Sayang meski berjudul Memoir of a Geisha film ini tidak terlalu mengangkat secara utuh kehidupan Geisha di Jepang. Sepanjang cerita, kita hanya diceritakan tentang seorang perjalanan cinta Sayuri menggapai cinta Chairman (Ken Watanabe). Bukan kehidupan Sayuri sebagai geisha.

Akibatnya, slogan yang mengatakan bahwa seorang Geisha bukanlah seorang pekerja seks komersial melainkan seorang artis menjadi sia-sia.

Padahal menurut Mameha (Michelle Yeoh), seorang Geisha adalah seorang artis yang tetap harus menceriakan dunia meskipun langit sudah runtuh (bedakan dengan Fiat Justitia Et Pareat Mundus). “Dunia boleh tertawa dan menangis tapi kita tetap harus tersenyum,” ujar Mameha bijak.

Tidak heran di film ini sosok Geisha tidak benar-benar terepresentasikan oleh Sayuri. Sayuri di sini hanyalah seorang gadis desa yang berwajah sangat cantik, punya tarian yang eksotis dan delikan mata dan senyuman maut yang bisa membuat seorang pria bertekuk lutut.

Seandainya Rob Marshall bisa mengangkat kehidupan Hatsumono justru jauh lebih menarik dibandingkan kehidupan Sayuri. Hatsumoto benar-benar hadir sebagai wakil manusia biasa. Dia penuh dengan rasa kecemburuan dan ketidakadilan karena cinta kasihnya hilang.

Kita benar-benar tidak tahu, bahkan hingga film berakhir darimana dan kemana Hatsumoto pergi setelah Jepang kalah takluk dalam Perang Dunia II. (Tentu saja akan sangat jauh berbeda dengan versi bukunya).

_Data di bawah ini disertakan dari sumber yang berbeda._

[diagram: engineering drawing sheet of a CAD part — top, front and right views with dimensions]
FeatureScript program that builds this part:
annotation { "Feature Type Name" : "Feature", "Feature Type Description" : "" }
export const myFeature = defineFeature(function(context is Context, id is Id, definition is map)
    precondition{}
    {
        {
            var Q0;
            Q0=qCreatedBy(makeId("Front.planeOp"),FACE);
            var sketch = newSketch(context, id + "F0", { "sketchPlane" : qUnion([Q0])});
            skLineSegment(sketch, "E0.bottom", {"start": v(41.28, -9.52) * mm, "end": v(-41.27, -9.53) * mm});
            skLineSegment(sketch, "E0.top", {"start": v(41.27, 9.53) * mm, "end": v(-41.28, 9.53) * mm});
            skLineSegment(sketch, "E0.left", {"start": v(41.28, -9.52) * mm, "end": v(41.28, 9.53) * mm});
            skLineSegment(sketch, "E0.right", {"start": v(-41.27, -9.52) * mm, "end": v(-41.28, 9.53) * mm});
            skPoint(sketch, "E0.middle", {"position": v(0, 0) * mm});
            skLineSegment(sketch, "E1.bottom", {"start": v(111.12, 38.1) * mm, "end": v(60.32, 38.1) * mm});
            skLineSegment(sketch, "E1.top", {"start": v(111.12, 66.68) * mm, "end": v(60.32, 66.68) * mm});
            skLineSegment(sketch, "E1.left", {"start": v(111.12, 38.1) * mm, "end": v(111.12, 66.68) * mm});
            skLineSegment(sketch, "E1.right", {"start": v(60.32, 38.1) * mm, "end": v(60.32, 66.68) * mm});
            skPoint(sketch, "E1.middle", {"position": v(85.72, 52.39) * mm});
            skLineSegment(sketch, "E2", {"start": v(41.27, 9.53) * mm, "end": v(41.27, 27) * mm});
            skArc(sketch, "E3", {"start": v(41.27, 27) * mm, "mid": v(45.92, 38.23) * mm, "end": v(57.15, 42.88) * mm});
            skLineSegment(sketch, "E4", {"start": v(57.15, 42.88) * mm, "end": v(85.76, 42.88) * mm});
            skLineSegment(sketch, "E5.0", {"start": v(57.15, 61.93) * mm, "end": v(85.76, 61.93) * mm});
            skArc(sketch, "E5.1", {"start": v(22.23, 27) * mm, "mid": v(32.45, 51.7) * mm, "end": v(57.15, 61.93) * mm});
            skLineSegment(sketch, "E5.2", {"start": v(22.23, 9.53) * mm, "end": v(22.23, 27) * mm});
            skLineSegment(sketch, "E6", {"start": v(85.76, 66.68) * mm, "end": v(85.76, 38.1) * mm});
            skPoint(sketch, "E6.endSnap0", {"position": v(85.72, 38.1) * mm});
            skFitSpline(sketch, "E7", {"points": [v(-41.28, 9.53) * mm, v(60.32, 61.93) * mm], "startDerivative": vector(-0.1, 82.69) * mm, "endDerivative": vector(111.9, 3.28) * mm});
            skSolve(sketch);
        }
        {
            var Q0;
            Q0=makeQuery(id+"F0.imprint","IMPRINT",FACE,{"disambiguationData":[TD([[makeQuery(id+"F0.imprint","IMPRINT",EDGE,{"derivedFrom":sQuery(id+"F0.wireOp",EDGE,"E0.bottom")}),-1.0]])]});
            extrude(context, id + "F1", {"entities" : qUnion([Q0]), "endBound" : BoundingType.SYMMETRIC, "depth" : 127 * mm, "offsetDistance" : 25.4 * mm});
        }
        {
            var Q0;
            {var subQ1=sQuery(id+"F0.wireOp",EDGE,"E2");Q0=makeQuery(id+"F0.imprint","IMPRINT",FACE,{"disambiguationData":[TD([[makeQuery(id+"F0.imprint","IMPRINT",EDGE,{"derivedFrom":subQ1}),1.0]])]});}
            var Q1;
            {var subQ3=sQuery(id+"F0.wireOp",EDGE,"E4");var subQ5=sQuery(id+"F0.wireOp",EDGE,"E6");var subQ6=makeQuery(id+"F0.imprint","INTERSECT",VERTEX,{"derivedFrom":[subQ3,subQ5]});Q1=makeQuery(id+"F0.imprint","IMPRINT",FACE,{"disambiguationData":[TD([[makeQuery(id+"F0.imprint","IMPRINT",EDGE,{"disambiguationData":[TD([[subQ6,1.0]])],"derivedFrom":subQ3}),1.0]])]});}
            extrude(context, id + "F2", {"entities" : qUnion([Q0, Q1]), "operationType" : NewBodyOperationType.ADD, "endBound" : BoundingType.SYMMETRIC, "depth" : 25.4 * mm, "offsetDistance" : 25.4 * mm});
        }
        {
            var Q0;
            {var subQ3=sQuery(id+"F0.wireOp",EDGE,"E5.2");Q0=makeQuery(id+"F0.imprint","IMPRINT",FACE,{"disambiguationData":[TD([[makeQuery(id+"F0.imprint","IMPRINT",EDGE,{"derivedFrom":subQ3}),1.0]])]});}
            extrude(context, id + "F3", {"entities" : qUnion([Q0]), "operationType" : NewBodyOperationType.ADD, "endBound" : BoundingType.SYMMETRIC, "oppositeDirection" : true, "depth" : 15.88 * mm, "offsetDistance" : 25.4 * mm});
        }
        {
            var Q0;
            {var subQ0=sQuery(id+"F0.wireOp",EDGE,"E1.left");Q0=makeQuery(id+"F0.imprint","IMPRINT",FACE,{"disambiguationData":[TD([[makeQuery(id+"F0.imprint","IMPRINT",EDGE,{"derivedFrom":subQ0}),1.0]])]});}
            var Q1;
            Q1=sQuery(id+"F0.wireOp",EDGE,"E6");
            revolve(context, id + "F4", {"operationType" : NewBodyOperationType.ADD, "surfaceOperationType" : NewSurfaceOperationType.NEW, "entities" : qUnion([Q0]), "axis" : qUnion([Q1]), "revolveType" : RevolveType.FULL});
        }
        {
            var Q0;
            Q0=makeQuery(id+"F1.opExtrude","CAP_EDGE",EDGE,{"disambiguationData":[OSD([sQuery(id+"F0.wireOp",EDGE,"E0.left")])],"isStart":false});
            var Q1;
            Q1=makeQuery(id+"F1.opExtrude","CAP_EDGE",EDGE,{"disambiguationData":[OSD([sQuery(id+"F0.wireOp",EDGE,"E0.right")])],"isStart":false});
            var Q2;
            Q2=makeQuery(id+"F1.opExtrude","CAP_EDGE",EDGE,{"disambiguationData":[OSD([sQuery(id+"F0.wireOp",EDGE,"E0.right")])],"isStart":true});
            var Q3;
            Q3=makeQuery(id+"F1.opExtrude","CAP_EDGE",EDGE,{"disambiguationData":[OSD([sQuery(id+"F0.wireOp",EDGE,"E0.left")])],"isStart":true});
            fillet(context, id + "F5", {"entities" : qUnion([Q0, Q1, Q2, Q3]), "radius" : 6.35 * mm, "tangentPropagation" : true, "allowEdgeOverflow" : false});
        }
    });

Film seolah-olah terfokus dalam perjuangan cinta Sayuri yang merasa terpikat dengan cinta tulus seorang pria. Cinta yang membuat dia menolak tawaran laki-laki yang jauh lebih kaya dan berkuasa.

Beruntung film ini awalnya diperankan oleh seorang aktris cilik Jepang yang sangat berbakat. Saya benar-benar sangat menikmati penampilan Chiyo cilik sepanjang film. Kehadirannya ibarat angina segar bagi film dan menyebabkan film ini tak terlalu terfokus pada Zhang Ziyi yang memang bagi saya biasa-biasa saja.